Karly Hartzman und MJ Lenderman sind kein Liebespaar mehr. Das klingt jetzt weniger dramatisch, doch sind die beiden die eine Hälfte von Wednesday, einem Indie-Rock-Quartett aus North Carolina. Das Ende der Beziehung erinnert ein wenig an Fleetwood Mac, als Stevie Nicks und Lindsey Buckingham ihre Beziehung beendeten und mit „Rumours“ eines der prägendsten Rockalben vorlegten.
Nun mag man sich drüber streiten, ob Wednesday schon einen ähnlich großen Einfluss haben wie Fleetwood Mac, aber das vorgelegte sechste Studioalbum „Bleed“ gehört definitiv zu den Highlights, die man 2025 zu hören bekommt.
Das Dutzend Tracks, aus Hartzmans Feder, entstand zwar noch vor dem endgültigen Beziehungsaus, eindeutige Titel wie „The Way Love Goes“ oder „Bitter Everyday“ zeugen jedoch vom bereits vorhandenen Bruch. Hartzman sieht „Bleeds“ dennoch eher positiv, auch wenn es „a bit scary, but with a heart of gold underneath“ ist.
Nach dem erfolgreichen 2023er Release „Rat Saw God„, darf sich die Band auch über äußerst positive Kritiken zum Singlerelease „Elderberry Wine“ freuen, das vom Time Magazin zu einem der besten Songs von 2025 gekürt wurde.
Der Song wird der Kritik mit seinem folkig mäandernden Steelgitarrenschwof und Karly Hartzmans stimmlicher Brillianz durchaus gerecht, doch liegt die Stärke des Albums nicht in der Harmonie:
Verzerrende Töne, Rückkopplungen und auch ein wenig Freude an der Kakophonie durchziehen Titel wie „Reality TV Argument Bleeds“, das mit seinem 90er Basslauf nicht nur an die Pixies denken lässt.

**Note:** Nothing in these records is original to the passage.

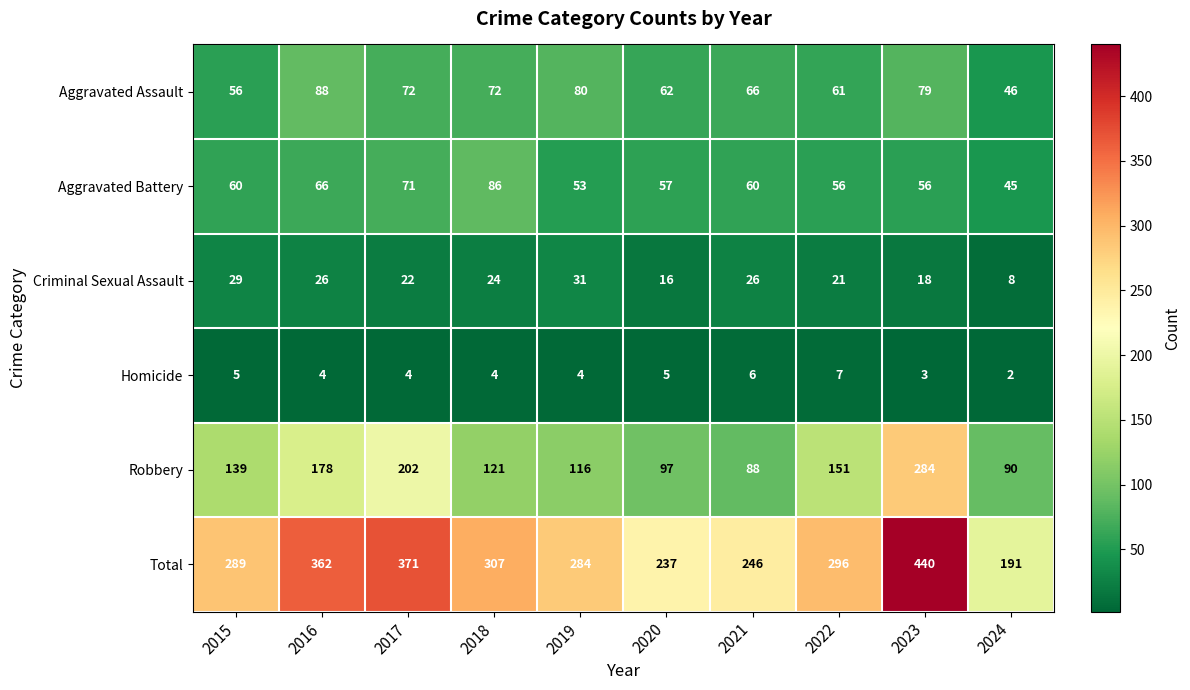

Which series changed the most between 2015 and 2021?

Robbery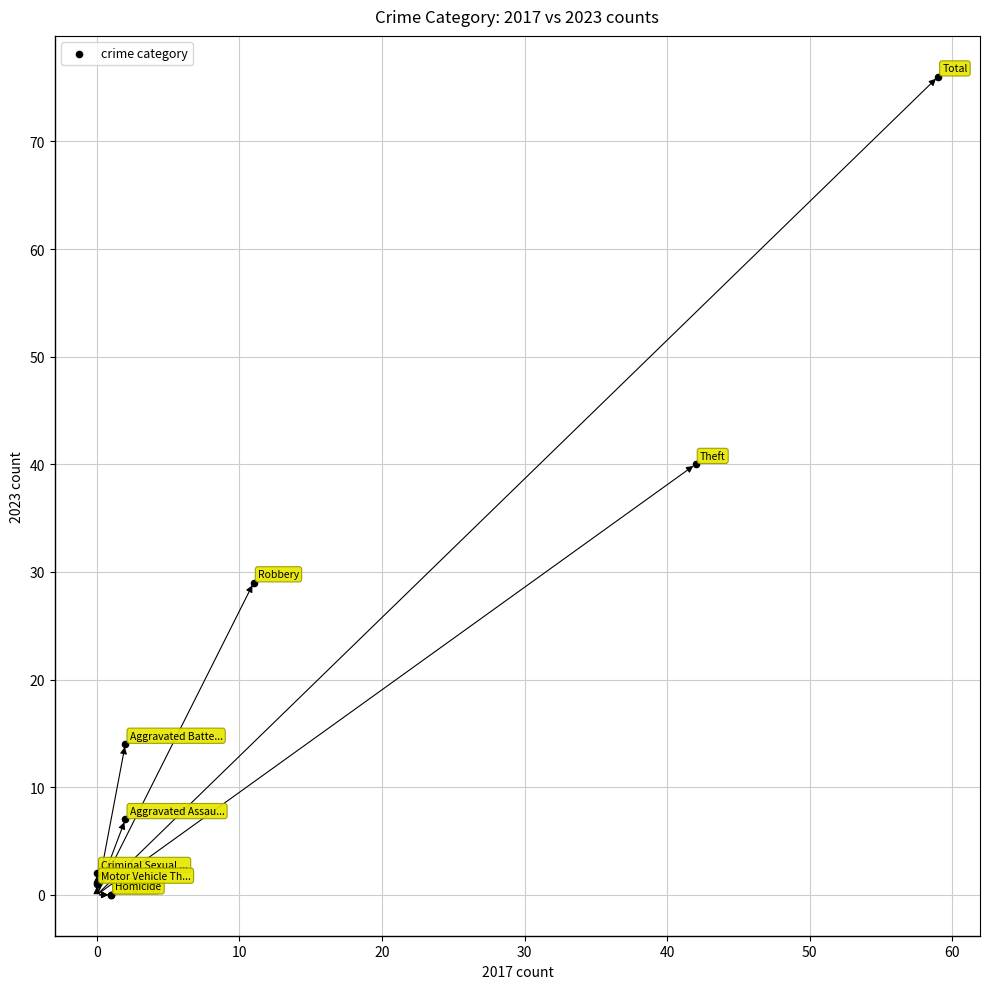

What Y value in the scatter plot is closest to 38?

40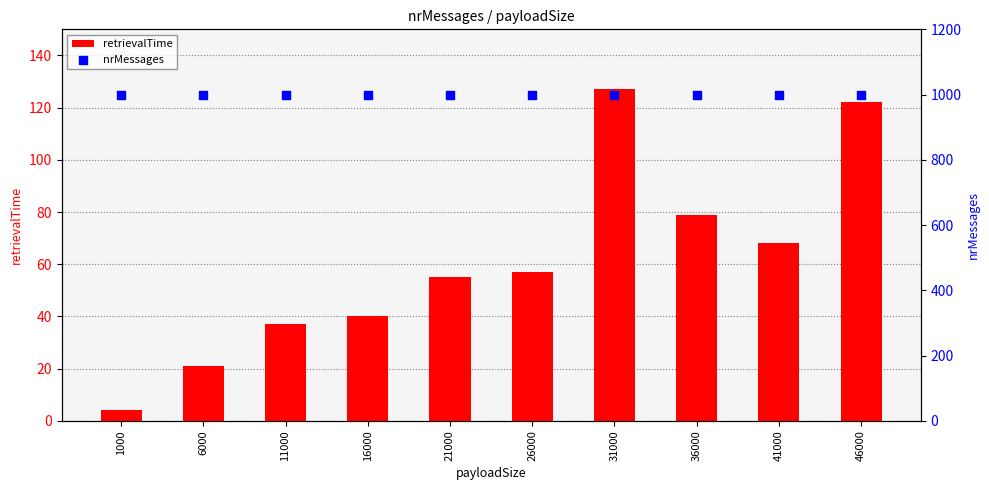

What is the total value across all series at 41000?

1068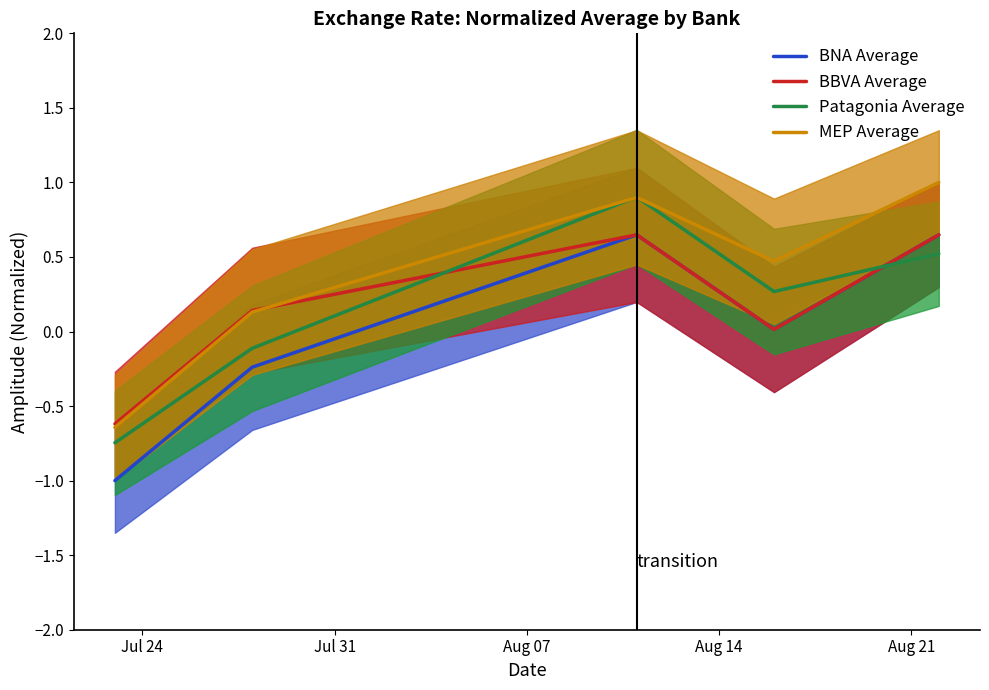

True or false: BNA Average and MEP Average intersect in this chart.

False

„Townies“ bringt Riffbretter, auf denen man die 90er Indierockwelle bis zum disharmonischen Ende weitersurft, zu Hartzmans ekstatischem Gesangseinsatz, der ein wenig an Brody Dalle von The Distillers erinnert.
„Wound Up Here (By Holding On)“ schmeichelt den geneigten Ohren mit feinsten Indieklängen, steigert sich mit dem Chorus in einen von Karly inszenierten Katzenjammer, der dank der begleitenden Leadgitarre zu einem Modest-Mouse-ähnlichen Titel wird, wie ihn Isaac Brock & Co. nicht besser inszenieren könnten.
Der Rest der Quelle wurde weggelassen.